Но измученные колонны как будто останавливаются. По опушкам вдоль дороги во все стороны разбредаются кучки мужчин и женщин. Останавливаются и садятся, не идут дальше. Около них — солдаты с винтовками.
— Воды, воды… Умираем от жажды… Братцы, дайте воды…
— Подохни, скотина, падаль…
— Братцы, воды…
— Вот тебе, пей! — кричит солдат, и раздается выстрел. Человек падает на землю и затихает. Больше не просит воды.
Люди заполняют всю равнину. Рассеявшись по полю, они со стоном опускаются на траву; одни тихонько плачут, другие каменно молчат и смотрят в небо.

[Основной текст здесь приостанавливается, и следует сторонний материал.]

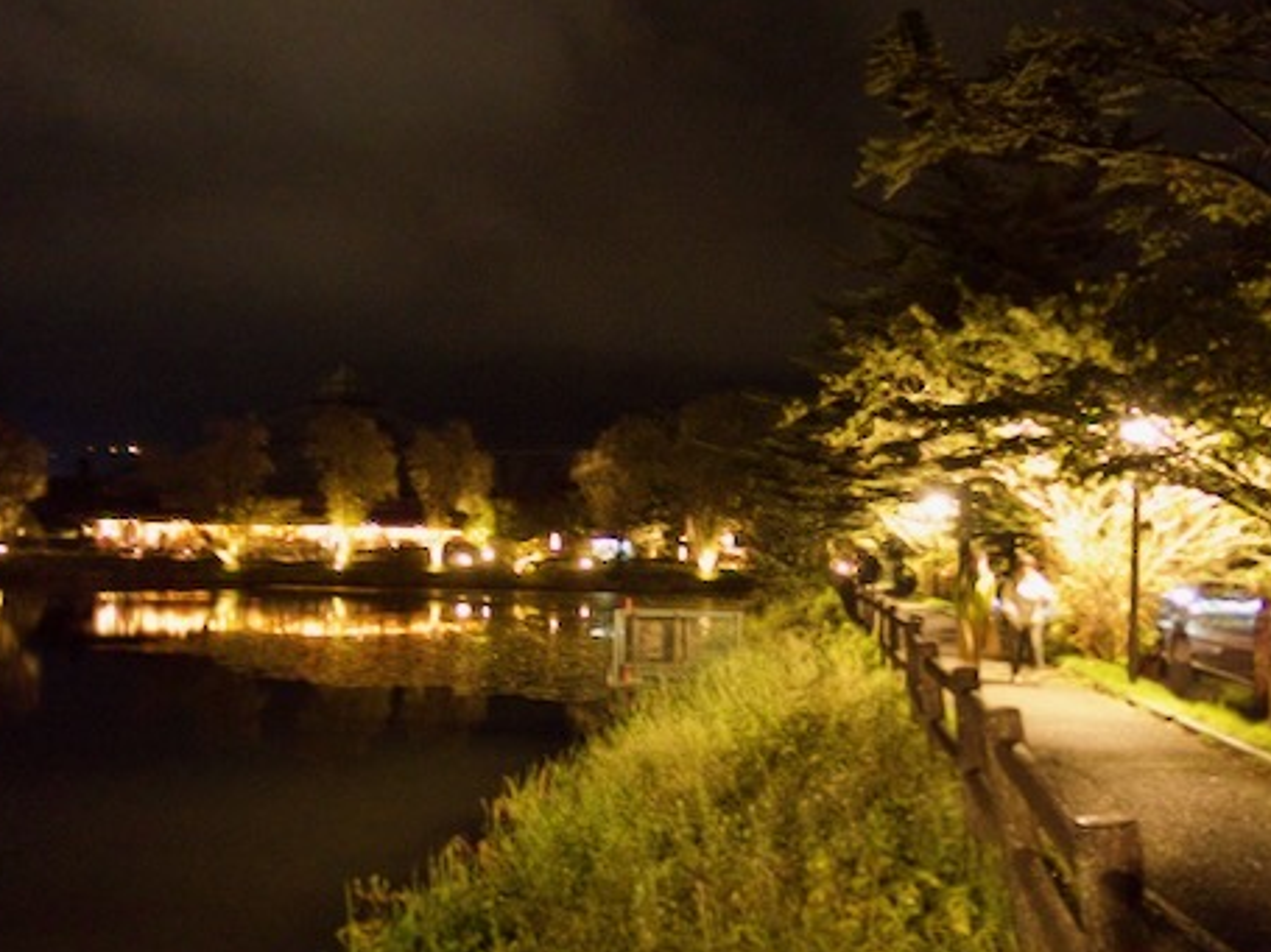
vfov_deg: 37.7
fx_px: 1395
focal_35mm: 38
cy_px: 497
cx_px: 629
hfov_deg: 49.0
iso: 1600
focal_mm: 6.37
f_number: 2.5
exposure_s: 1/3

Сгущаются тучи. В довершение всех бед тут, как и во время боев, начинается дождь. Отвратительный, никого не щадящий, свирепый дождь. Крупные капли, подхлестываемые ветром и смешанные с пылью, поднятой с полей и дорог, больно бьют людей, налетая с севера. Свирепый, беспощадный, отвратительный дождь.
Грузовик остановился.
Иван увидел полковника. Потом, слева от дороги, — высокие столбы с веревками, которые оканчивались петлями. Рядом со столбами, под самыми петлями стояли пленные — с непокрытыми головами, связанные, в военных гимнастерках и крестьянских куртках. Лица были изуродованы и окровавлены. Знакомых лиц он не увидел. Хотел их пересчитать, остановился на мгновение, но конвоир подтолкнул его:
— Вперед, чучело… Шагай туда…
Одно место под столбом, с которого свисала веревка, было свободно. Только тогда он окончательно понял, что его ждет виселица.
— Все готово? — деловито спросил Франчевич.
Усташи подтвердили, что все готово.
Франчевич начал говорить о схваченных. Назвал их зачинщиками и объявил, что они приговорены к смерти через повешение.
Внезапно, словно сквозь дыру в небе, хлынул ливень. Люди сбились в кучу, женщин забила дрожь. Кто-то зарыдал, плач пошел по всей толпе. Закричали дети. Полосуемые дождем, засуетились солдаты.
Тихо стояли только люди под виселицами, точно не замечавшие ни дождя, ни палачей. Они были неподвижны и немы, как столбы, на которых им суждено было повиснуть. Хотя над их головами раскачивались петли, а за спиной стояли солдаты с винтовками, они казались невозмутимыми, крепкими и недвижимыми, точно были вкопаны в землю.
Слушая полковника Франчевича, слова которого мешались с шумом дождя и ветра, Иван Хорват вспоминал свою мать. Если бы можно было хоть раз ее увидеть, сказать, почему он не послушал ее, почему должен был уйти и ради чего ушел туда, куда ушло столько других, оставляя своих близких и жертвуя своей молодостью, своей лучшей порой, своей жизнью…
Хорваты вешают меня, мама, но они — не хорваты. Хорват — это я, а не они. Они предатели. Они не имеют права носить имя своего народа. Хорватский народ представляем мы, в лесах, в отрядах. Эти люди вокруг меня, мама…
Мысль прервалась: на шею ему надевали петлю. Он хотел сам опустить ее пониже, но не мог, так как руки были связаны; он только дернул головой, как птица, которая хочет взлететь, но крылья ее подрезаны. В последнюю секунду он хотел сам надеть петлю на шею, дернулся головой и руками — птица хотела взлететь, хотя крылья были подрезаны…
Он снова вошел в реку. Снимать ботинки, расстегивать ремень и стаскивать форму времени не было. Он только вынул из кобуры револьвер и поднял его высоко над головой, чтобы не замочить. Снова он переходил вброд Сану, мутную и полную водоворотов; вода местами доходила ему до подмышек и выше, до плеч и подбородка.
Позади барахтался малый. Одной рукой он держался за дядину куртку, в другой держал поднятый над головой карабин.